▶ [SELECTED EXCERPT]:
Two Stars

Japan- Mizutani- ✪✪

TOKYO, JAPAN

SERVICE: 7.5/10

FOOD: 8.0/10

PRICE PAID: $160 PP (LIST PRICE- PRE-CHALLENGE)

VALUE/MONEY: 6.0/10

FINAL SCORE: 7.0/10

Hachiro Mizutani is in his mid-60s, and by the looks of things seems to be entering his prime years. Finding his restaurant was no small feat (I had to ask an incredibly nice woman who worked in a store across the street, who vaguely pointed me at his building) and I'll issue the warning to anyone following in my footsteps- please use the elevator. The steps, especially slicked with rain, are essentially a tourist death trap, and I almost broke my neck in Ginza.

▶ [DATA]:

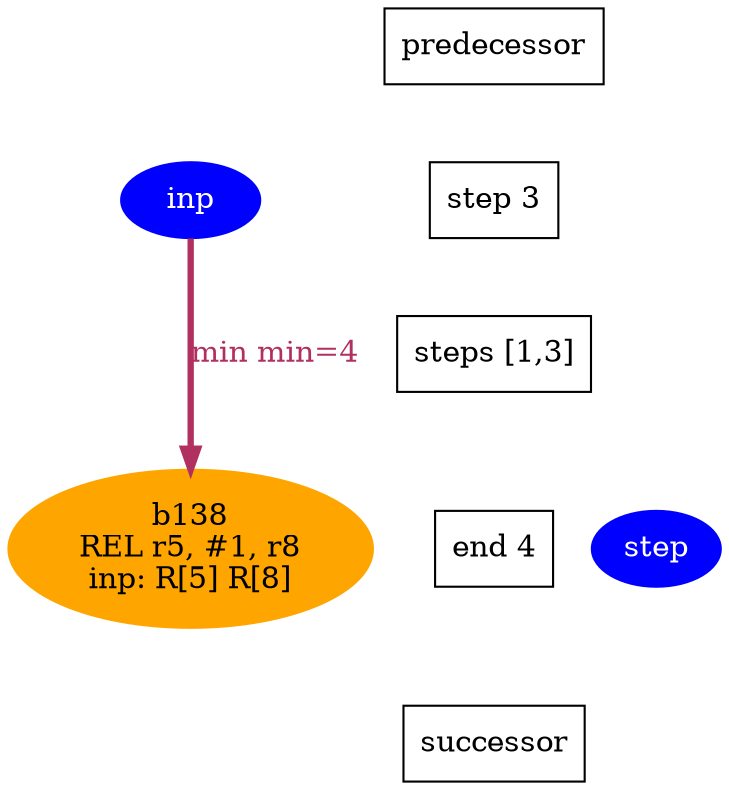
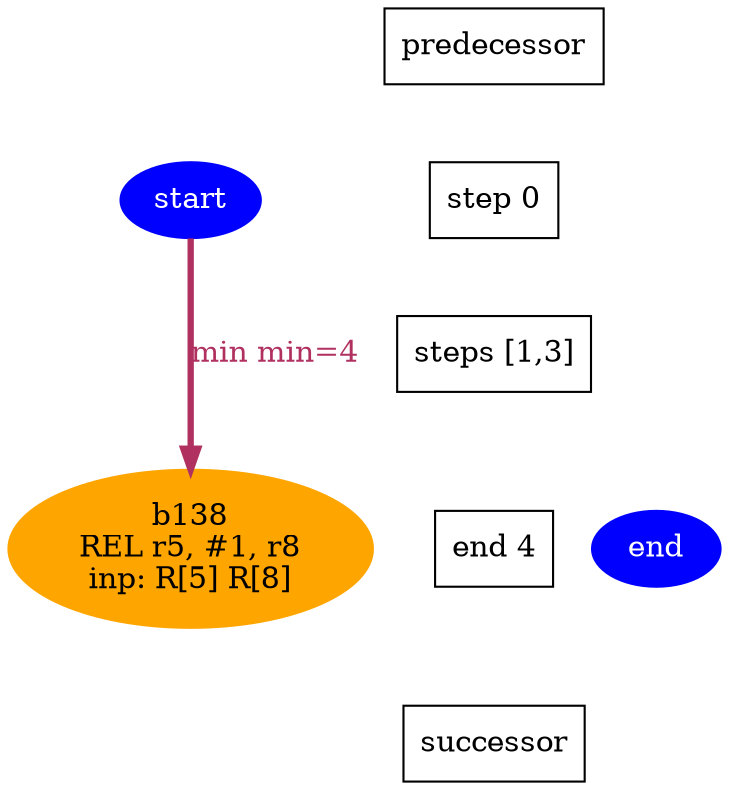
  digraph {
    node [shape=box]
    edge [style=invis weight=9000]
    n1 [color=orange fontcolor=black label="b138\nREL r5, #1, r8\ninp: R[5] R[8]" style=filled shape=""]
    n2 [label="end 4"]
-   n3 [color=blue fontcolor=white label=inp style=filled shape=""]
-   n4 [label="step 3"]
-   n5 [color=blue fontcolor=white label=step style=filled shape=""]
+   n3 [color=blue fontcolor=white label=start style=filled shape=""]
+   n4 [label="step 0"]
+   n5 [color=blue fontcolor=white label=end style=filled shape=""]
    n6 [label=successor]
    n7 [label="steps [1,3]"]
    n8 [label=predecessor]
    subgraph sub_1 {
      rank=same
      n1
      n2
    }
    subgraph sub_2 {
      rank=same
      n3
      n4
    }
    subgraph sub_3 {
      rank=same
      n2
      n5
    }
    n2 -> n6
    n3 -> n1 [color=maroon fontcolor=maroon label="min min=4" penwidth=3 weight=1000 style=""]
    n4 -> n7
    n7 -> n2
    n8 -> n4
  }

▶ [ACTIONS TO TAKE]:
• A. What final score does the Mizutani restaurant review give?
• B. Extend the Mizutani restaurant review by writing the next paragraph after its last sentence.

▶ [ANSWERS PER TASK]:
• A. 7.0/10

• B.
You enter a tiny alcove space (not visible in the photo above, because in order to take this photo you have to occupy the entire space yourself) that is clean, neat, and ordered. The dining room occupies an impressive amount of the total overall space- you can catch glimpses of the stainless steel support equipment in the background (to the left and out of frame in the above), along with a sense of several invisible beings working hard behind the curtain.

Chef Mizutani himself and an understudy who appeared roughly 15 years old occupy the main sushi preparation area. As I sat and began my 35-minute lunch next to a few locals and tourists, a ballet of movements and orders began taking shape. The 15-year-old (we'll call him the sous chef, because I never caught his name) would begin washing the shrimp, and minutes later progress the shrimp into his boss' hands for final assembly. Wide-eyed and clearly excited about his job, the sous chef was extremely helpful with the English translations. "Needlefish," "Fatty tuna," etc. 

The meal was extremely traditional- roughly 15 courses of extremely fresh fish- anchovy, red clam, saba, and tuna with the signature hand-rolled rice, hand-dabbed wasabi, and minimalist plating.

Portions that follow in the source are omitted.